The Church of St. Michael is the parish church of Yanworth, Gloucestershire, England. The church is a Grade II* listed building dating from the late-12th and 15th centuries. The church stands isolated from Yanworth village adjacent to Church Farm.

==History==
Like many churches in the Cotswolds, isolation of the church from the village was likely due to the Black Death, which swept through Gloucestershire and Oxfordshire in the 14th century. In order to try to contain the epidemic, many houses were destroyed and burnt to the ground, leaving only the church and a few substantial buildings standing.

==Exterior==
The church has been described as "remarkable for its fine-jointed ashlar exterior, and pretty grouping of roofs". The north wall of the chancel is made of limestone rubble mixed with some dressed stone, suggesting that this wall was once part of an earlier building. The roof is of stone slate except for the nave, which is leaded. A 12th-century moulded plinth surrounds the church. A miniature tower, dating from the 15th century, stands flush with the west wall. Gargoyles can be seen on the north and south sides of the church but most have been defaced.

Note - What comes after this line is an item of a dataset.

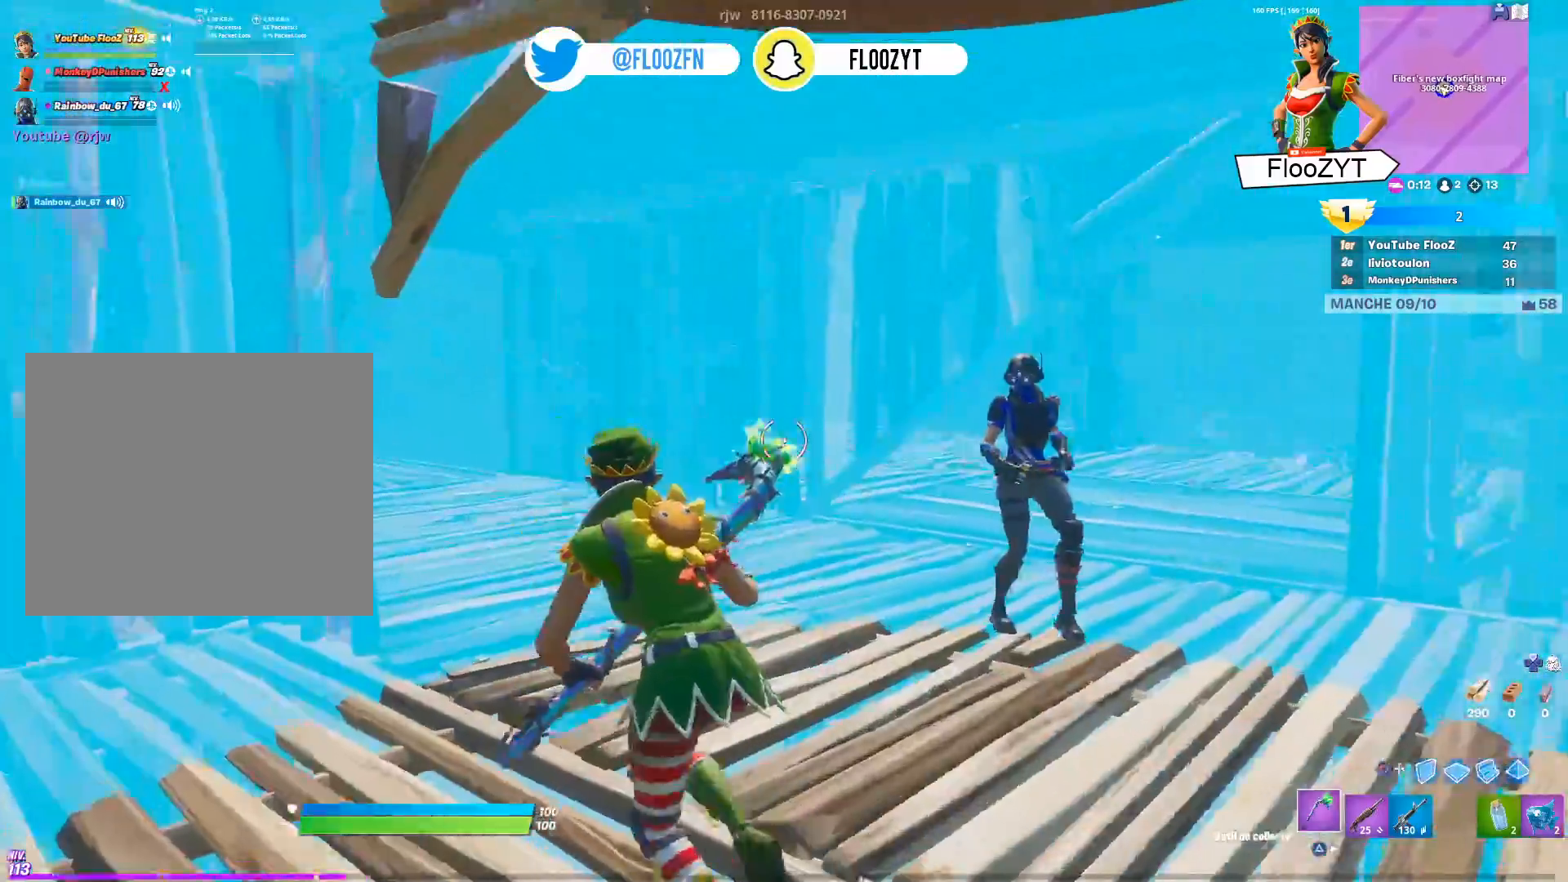
{"buttons": [], "left_stick": "right", "right_stick": "center", "events": [[284, "left_stick", "down-right"], [351, "right_stick", "center"], [384, "left_stick", "right"]]}
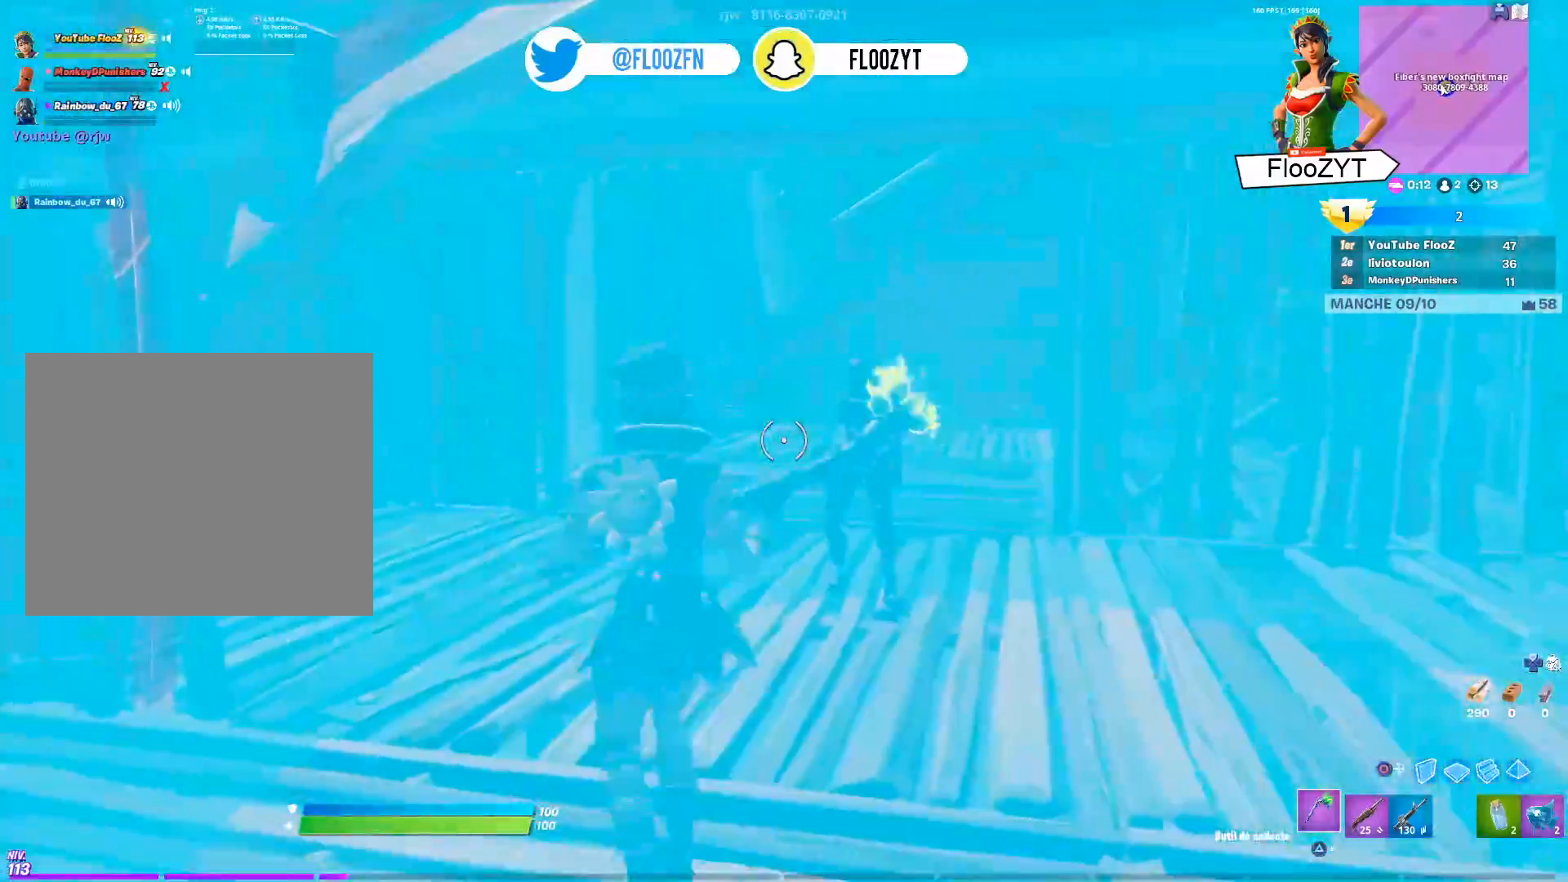
{"buttons": [], "left_stick": "center", "right_stick": "center", "events": [[17, "left_stick", "center"], [133, "left_stick", "left"], [350, "left_stick", "center"]]}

Marks on the wall of the north transept may be the result of shrapnel damage from the Civil War.

==Interior==
The interior has a plastered four-bay nave with a 12th-century transitional chancel arch. The north transept arch is slightly later with a hooded mould and two chamfered orders. A fine carving of a woman's face can be seen below the right hand impost. A tall narrow chamfered arch has been formed between the nave and the tower. The roof of the nave is 19th-century and braced with tie beams supported by (estimated) 15th-century corbels formed into grotesque carved heads.